Il faut le chercher dans les rares témoignages que nous ont
transmis ceux qui disent l’avoir vu, et dans les traces que
lui-même nous a laissées, qui par chance nous
fournissent une ample matière. Qu’importe donc si
sa forme nous reste mal connue : ne sommes-nous tout entiers, plus que
dans notre apparence, plus même que dans notre comportement,
dans les produits de notre activité ? Ce qu’a
laissé après lui le ponge, vous en trouverez
à la bibliothèque du Muséum une
recension très complète. Jeunes gens, je vous
enjoins de ne pas vous laisser arrêter par
l’apparente difficulté. Voyez les lombrics : ne
peut-on pas les déduire assez exactement des turricules
qu’ils abandonnent derrière eux ? Ces tours de
terre, ces fragiles excroissances spiralées, examinez-les
attentivement, vous aurez tout l’animal. Faites de
même pour le ponge.
On ne saurait mieux le décrire que par ce qu’il
n’est pas. Partons du début dans
l’échelle du vivant. Le ponge n’est pas
l’éponge, il n’en a pas le
caractère égal ni les qualités
itératives qui, pour élémentaires
qu’elles soient, nous la rendent pourtant si
précieuse.
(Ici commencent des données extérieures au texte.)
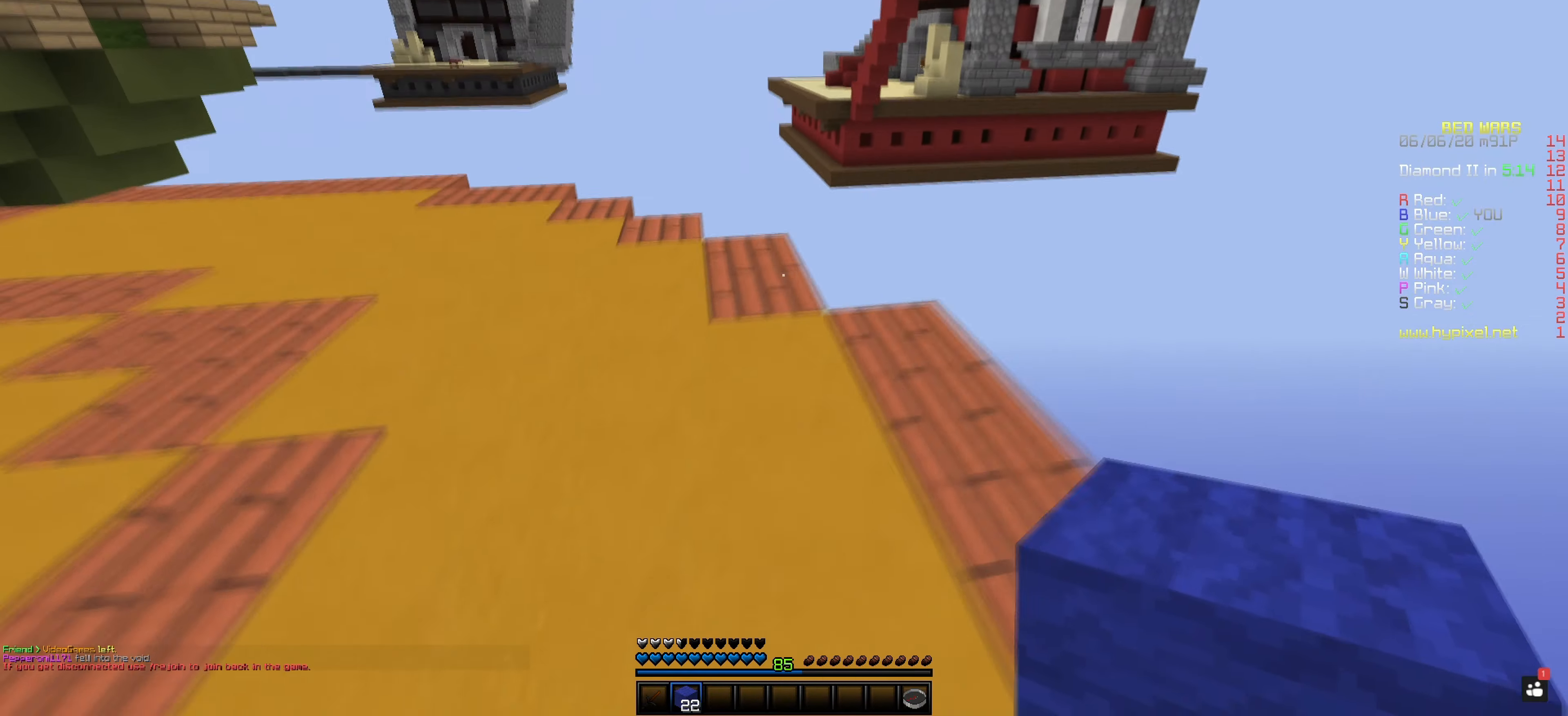
{"keys": [], "mouse": [], "events": []}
Faites boire l’éponge : elle
vous dégorgera toute l’eau qu’elle a
bue, sans en omettre rien et sans y ajouter ; faites-la boire vingt
fois la même eau, elle vous la rendra vingt fois. Faites
boire le ponge, ce seront les noces de Cana : il vous rend tout autre
chose, chaque fois autre, la lune par exemple, ou les nuages
– je parle par images, comprenez-moi, j’essaie de
vous introduire à la méthode ; et s’il
lui plaît de vous rendre de l’eau, quelle
débauche ! Vous ne lui en aviez donné
qu’une goutte, il vous en rend tout un sceau, et le savon
peut-être que vous n’y aviez pas mis.
Cherchons un peu plus haut. Le ponge n’est pas la mouche,
à qui il semble pourtant qu’il empruntait
beaucoup. On crut longtemps qu’il avait
l’œil trouble, certains disaient bigle.
Aujourd’hui, au risque de paraître extravagants,
beaucoup pensent qu’il avait comme les diptères
les yeux composés de multiples facettes. Non certes
qu’il en eût 6000 sur chaque œil, comme
nos mouches domestiques, et sur chacune 8 cellules photosensibles, si
bien qu’elles voient le monde en autant
d’éclats, que leur minuscule cerveau peine sans
doute à assembler, car on les voit souvent buter contre les
choses, ce dont elles tirent peut-être des leçons,
mais peu utiles, puisqu’on les voit bientôt revenir
achopper contre les mêmes obstacles : ainsi du ponge, qui
pouvait, dit-on, revenir dix fois sans se lasser contre le
même objet. Non par aveuglement ou obstination, vous le
devinez bien, mais comme s’il voulait le mesurer exactement
dans chacune de ses parties et lui faire rendre toutes ses
qualités.
Poursuivons notre progression dans l’échelle des
espèces. On pourrait, pour le distinguer d’eux, le
confronter à bien des êtres. Mais
arrêtons-nous un instant sur le
caméléon. Rien ne définit mieux le
ponge. La robe du caméléon est un tissu complexe
de cellules nanties de quatre pigments colorés, bleu, rouge,
jaune et noir, grâce à quoi il peut se fondre dans
son milieu. Le caméléon se peint à
l’image des choses, il feint
d’être le monde : il n’existerait pas si
on le lui supprimait. Le ponge, c’est
l’anti-caméléon. Tout ce
qu’il touche il le peint à sa ressemblance et le
déguise en ponge – au besoin, il crée
le monde à partir de rien : on pourrait dire du ponge
qu’il se pastiche lui-même. C’est ce qui
rend son étude si délectable. Jeunes gens,
croyez-moi, il y a mieux à faire qu’à
analyser les mœurs de feu le loup de Tasmanie.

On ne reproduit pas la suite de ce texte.